David Greene certainly does not agree. He is an experienced teacher trainer and mentor who recently published an article in U.S. News & World Report about how the Common Core standards kill creative teaching, precisely because they attempt to standardize what teachers do.

 

He writes:

To try to live up to the new demands and ensure better test scores, states, districts and schools have purchased resources, materials and scripted curricular modules solely developed for test success. Being lost is the practical wisdom and planned spontaneity necessary to work with 20 to 35 individuals in a classroom. Academic creativity has been drained from degraded and overworked experienced teachers.

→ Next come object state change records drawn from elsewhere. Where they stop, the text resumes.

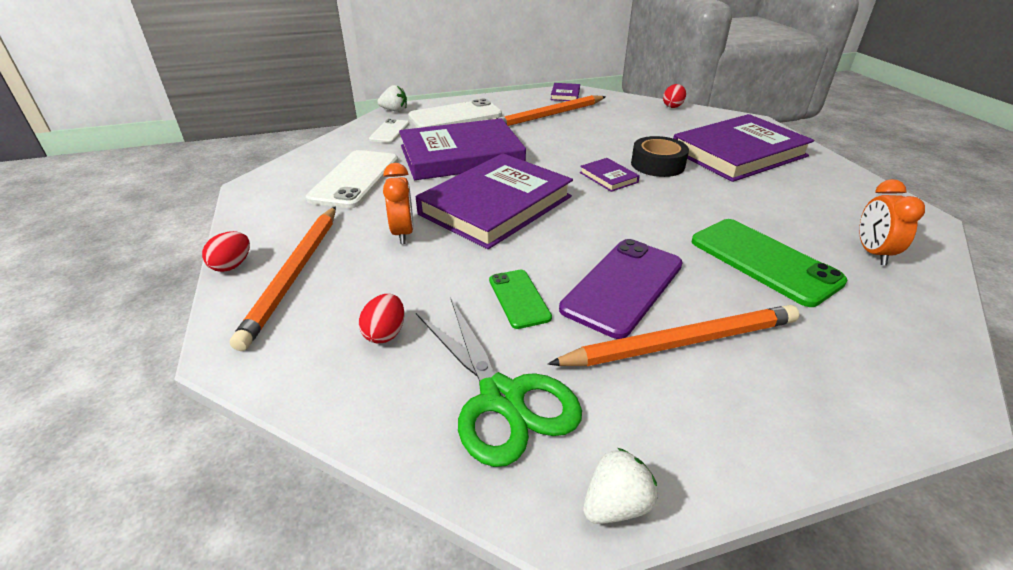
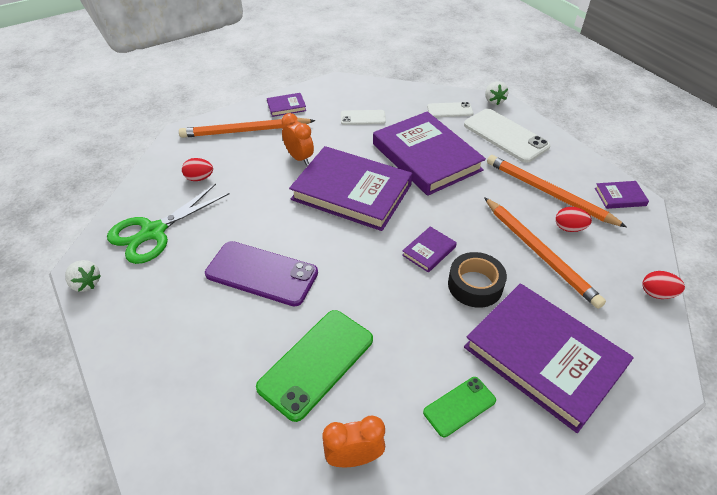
camera: 75 degrees right, 10 degrees up
red egg [202,231,250,272] -> red egg moved to [556,207,592,232]
white phone [306,150,398,208] -> white phone [341,110,386,125], size x0.56
orange clock [383,163,414,244] -> orange clock turned 105 degrees counterclockwise [282,113,314,165]
green phone [489,270,552,329] -> green phone moved to [423,377,496,437]
orange pencil [548,305,799,366] -> orange pencil moved to [484,197,606,309]
none -> purple book [267,93,306,117]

Uniformity has sucked the life out of teaching and learning.

Good and great teachers leave and are replaced by new and cheap workers more willing to follow fool-proof, factory-like, prescribed lesson plans. In fact, the average teaching tenure has dropped from approximately 15 years of service in 1990 to less than five in 2013.

Imagine your brain surgeon having to “follow the book” while operating on you or lose his job. While you are on the table, he discovers an unforeseen problem that, because of his experience and practical wisdom, calls for a spontaneous change of plan, yet he can’t do what he knows will work. You die on the table. So have students. He retires early, frustrated with conditions. So have the best teachers.

New York Times columnist Thomas Friedman coined the term “Carlson’s law” to describe Dr. Curtis Carlson’s take on autocracy in the workplace: “Innovation that happens from the bottom up tends to be chaotic but smart. Innovation that happens from the top down tends to be orderly but dumb.”

Top down innovation is what Common Core and other efforts to homogenize education are bringing us. So the only real question left is: Why have President Obama, Education Secretary Arne Duncan, the National Governors Association, the Council of Chief State School Officers, Bill Gates and Achieve Inc. chosen to be orderly but dumb, especially when the opportunity cost is children?

David Greene’s recently published book is called Doing the Right Thing: A Teacher Speaks. Unlike the technocrats, bureaucrats, and Beltway insiders who wrote the Common Core standards, David Greene is a teacher with long experience and deep knowledge of the classroom and of students.